Question

A uniform disc is acted upon by two equal forces of magnitude F. One of them acts tangentially on the disc while the other is acting at the central point of the disc. The friction between the disc surface and ground surface is nF. If r is the radius of the disc the value of n would be? (in N)
a)0
b)1.2
c)2.0
d)3.2

Answer 1

In the above question it is given to us that the disc is acted by two different forces one at the center and the other tangential force. First we will obtain the equation of motion of the above disc. Further we will consider the case of pure rolling of the disc and accordingly determine the value of n.

Formula used:
$I=\dfrac{M{{R}^{2}}}{2}$
$\tau =I\alpha$
${{F}_{NET}}=ma$
$a=\alpha R$

Complete step by step answer:

In the above diagram we can see the action of different forces on the disc of radius ‘R’. If the net force on the above disc is ${{F}_{NET}}=ma$ where a is the linear acceleration of the disc and m is the mass of the disc we can write,
$\begin{aligned} & {{F}_{NET}}=2F-f \\\ & ma=2F-f...(1) \\\ \end{aligned}$
In the above figure if we observe the disc will rotate about its center due to the action of torque due to the tangential force and that of the frictional force. If the moment of inertia of the disc is I and the angular acceleration is $\alpha$, than the torque $\tau$ is given by,
$\tau =I\alpha$
By definition of torque it is defined as the tangential force times the perpendicular distance from the center.
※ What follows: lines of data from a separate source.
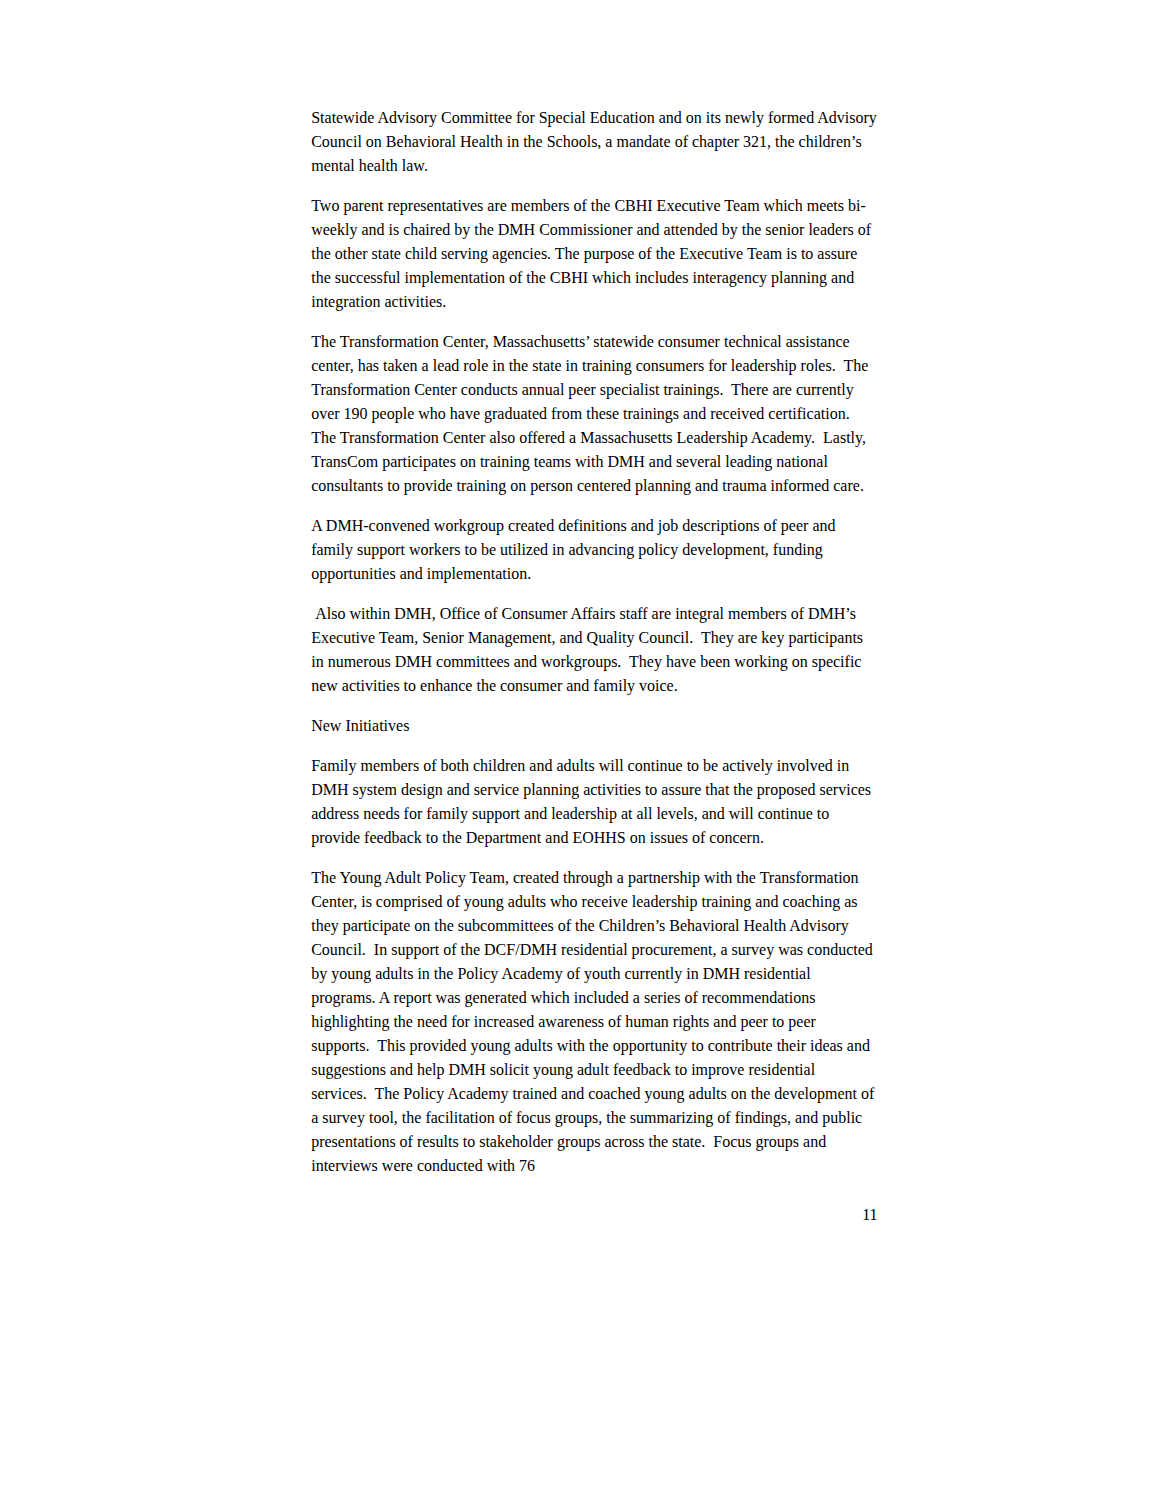Statewide Advisory Committee for Special Education and on its newly formed Advisory Council on Behavioral Health in the Schools, a mandate of chapter 321, the children’s mental health law.
Two parent representatives are members of the CBHI Executive Team which meets bi-weekly and is chaired by the DMH Commissioner and attended by the senior leaders of the other state child serving agencies. The purpose of the Executive Team is to assure the successful implementation of the CBHI which includes interagency planning and integration activities.
The Transformation Center, Massachusetts’ statewide consumer technical assistance center, has taken a lead role in the state in training consumers for leadership roles. The Transformation Center conducts annual peer specialist trainings. There are currently over 190 people who have graduated from these trainings and received certification. The Transformation Center also offered a Massachusetts Leadership Academy. Lastly, TransCom participates on training teams with DMH and several leading national consultants to provide training on person centered planning and trauma informed care.
A DMH-convened workgroup created definitions and job descriptions of peer and family support workers to be utilized in advancing policy development, funding opportunities and implementation.
Also within DMH, Office of Consumer Affairs staff are integral members of DMH’s Executive Team, Senior Management, and Quality Council. They are key participants in numerous DMH committees and workgroups. They have been working on specific new activities to enhance the consumer and family voice.
New Initiatives
Family members of both children and adults will continue to be actively involved in DMH system design and service planning activities to assure that the proposed services address needs for family support and leadership at all levels, and will continue to provide feedback to the Department and EOHHS on issues of concern.
The Young Adult Policy Team, created through a partnership with the Transformation Center, is comprised of young adults who receive leadership training and coaching as they participate on the subcommittees of the Children’s Behavioral Health Advisory Council. In support of the DCF/DMH residential procurement, a survey was conducted by young adults in the Policy Academy of youth currently in DMH residential programs. A report was generated which included a series of recommendations highlighting the need for increased awareness of human rights and peer to peer supports. This provided young adults with the opportunity to contribute their ideas and suggestions and help DMH solicit young adult feedback to improve residential services. The Policy Academy trained and coached young adults on the development of a survey tool, the facilitation of focus groups, the summarizing of findings, and public presentations of results to stakeholder groups across the state. Focus groups and interviews were conducted with 76
11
Hence from this we can write net torque on the disc as,
$\begin{aligned} & \tau =(F+f)R \\\ & \Rightarrow \dfrac{I\alpha }{R}=(F+f) \\\ & \Rightarrow F=\dfrac{I\alpha }{R}-f...(2) \\\ \end{aligned}$
For a circular disc of uniform mass m, the moment of inertia about the centre of the disc is given by,
$I=\dfrac{M{{R}^{2}}}{2}$. Let us say we consider the case of pure rolling. Then the relation between angular acceleration and linear acceleration is equal to $a=\alpha R$. Substituting this obtained results in equation 2 we get,
$\begin{aligned} & F=\dfrac{I\alpha }{R}-f \\\ & F=\dfrac{(m{{R}^{2}}/2)(a/R)}{R}-f \\\ & \Rightarrow F=\dfrac{m{{R}^{2}}a}{2{{R}^{2}}}-f=\dfrac{ma}{2}-f \\\ & \Rightarrow F+f=\dfrac{ma}{2}...(3) \\\ \end{aligned}$
Solving equation 1 and 3 we get value of F as $\dfrac{ma}{2}$
If we plug this value back in equation 3 we get,
$\begin{aligned} & F+f=\dfrac{ma}{2} \\\ & \Rightarrow \dfrac{ma}{2}+f=\dfrac{ma}{2} \\\ & \therefore f=0 \\\ \end{aligned}$
And since f=nF we can say that the value of n is also zero.

So, the correct answer is “Option A”.

Note:
It is to be noted that the value of F is non zero. Therefore we could say that the value of n is zero. In the above solution we have considered the disc to be in pure rolling condition. Hence the above conditions hold valid only in case of pure rolling.